DIY Stonehenge

DIY Stonehenge

Images-136 Here’s an amazing video of a Michigan guy named Wally Wallington (really!) who thinks he’s cracked the method which was used to build Stonehenge. In the video he stand a 19 ton monolith upright by himself using nothing but wood, some rocks, sand, and a hose. It’s some really freakin’ amazing stuff! Oh, and he also uses a variation of his technique to move a pole barn by himeself over 300 feet! [via] Link.

0 thoughts on “DIY Stonehenge

  1. peteredworthy says:

    The link seems wrong, it should be:
    http://www.theforgottentechnology.com/

  2. BrK says:

    Now we also know why the ancient construction technologies died, they weren’t properly documented. There is a certain irony in the fact that this guy seems to want to recover lost knowledge, yet he can’t produce a cross-browser compatible webpage. I had to go through some minor view-source, copy/paste contortions to see his videos, due to the fact that the pages don’t seem Mozilla friendly.

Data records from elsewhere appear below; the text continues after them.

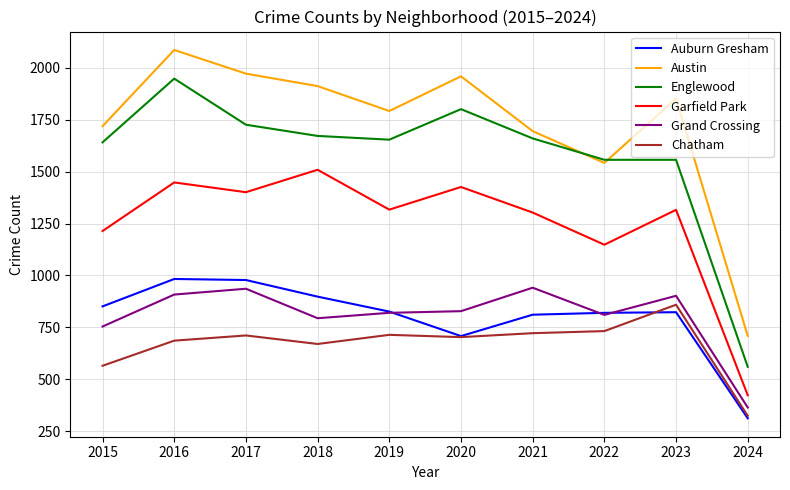

Which series has the widest spread of values?

Englewood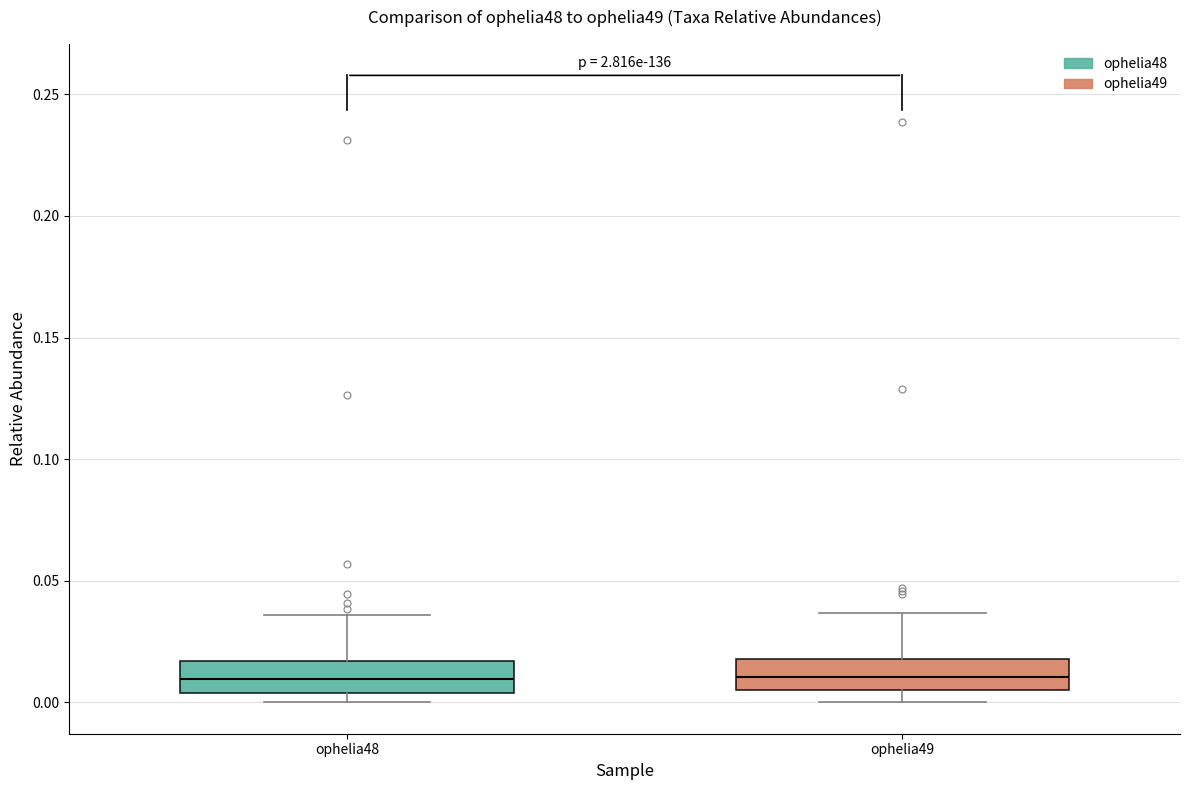

Where is the lower edge of the box for ophelia48 on the y-axis? The values are not printed on the chart, so give them approximately, as read against the axis.

0.005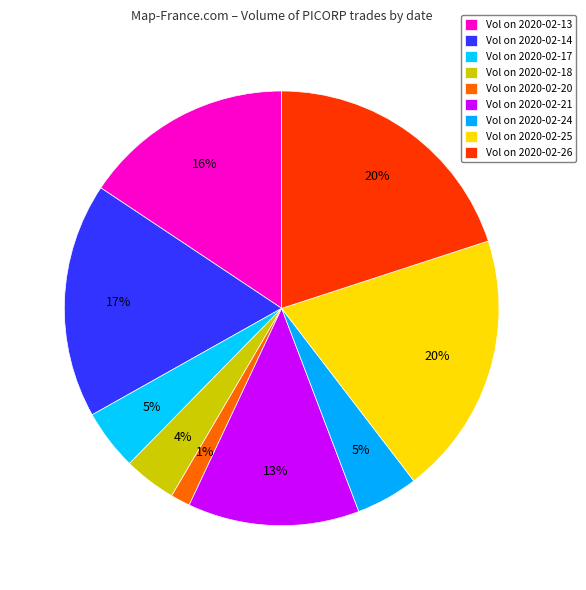

How many slices are in this pie chart?

9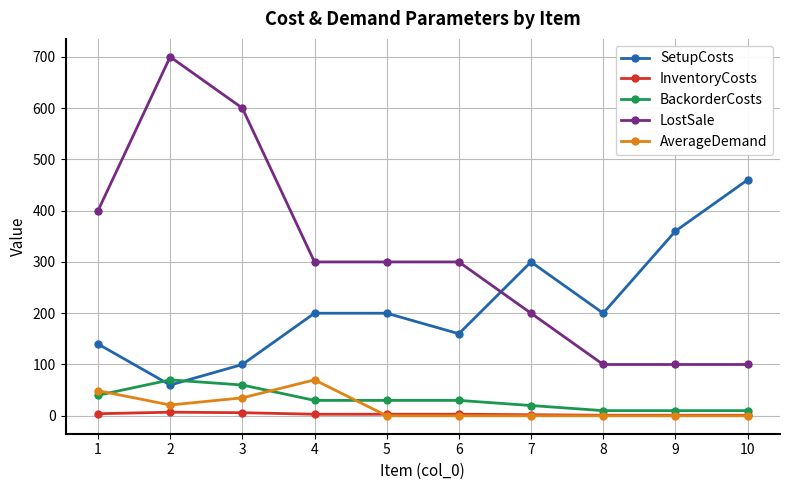

How many intersections are there between AverageDemand and InventoryCosts?

1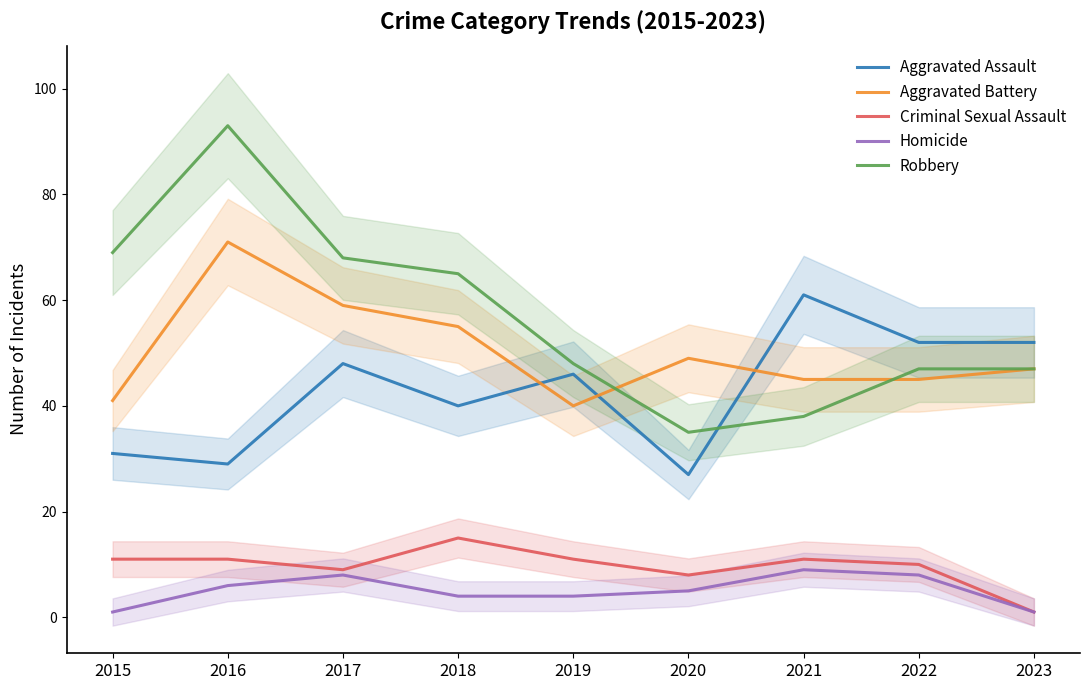

Reading right to left, transcribe all the data shown in this chart.

Aggravated Assault: 2023=52	2022=52	2021=61	2020=27	2019=46	2018=40	2017=48	2016=29	2015=31
Aggravated Battery: 2023=47	2022=45	2021=45	2020=49	2019=40	2018=55	2017=59	2016=71	2015=41
Criminal Sexual Assault: 2023=1	2022=10	2021=11	2020=8	2019=11	2018=15	2017=9	2016=11	2015=11
Homicide: 2023=1	2022=8	2021=9	2020=5	2019=4	2018=4	2017=8	2016=6	2015=1
Robbery: 2023=47	2022=47	2021=38	2020=35	2019=48	2018=65	2017=68	2016=93	2015=69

    I (seriously) wonder if something similar happened many years ago? I have heard all kinds of stories of crusaders destroying Egyptian knowledge stores, etc… But I wonder if it was “encoded” in a less proprietary format would it have survived?

  3. thinkythings.org says:

    Building Stonehenge on a smaller scale: http://www.thinkythings.org/odd-things/foamhenge.html.

  4. SmartAZ says:

    The old methods were usually not recorded at all, just because they were so obvious. People simply did what they could see needed to be done.

    I have seen pictures of men moving a large stone somewhere in the middle east. It weighed about a hundred tons and they used a few hundred men with timbers and pulleys. The hoists were simple tripods of heavy timbers. They put timbers under the stone and hoists on both sides, about 3 feet or so apart, and lifted it off the ground. They then attached each hoist to the timber behind it. By pulling on the ropes the stone was moved forward about three feet, the distance between hoists. The crew in back would then carry their hoists to the front. They could move it at the speed of a slow walk. It looked like a great stone centipede.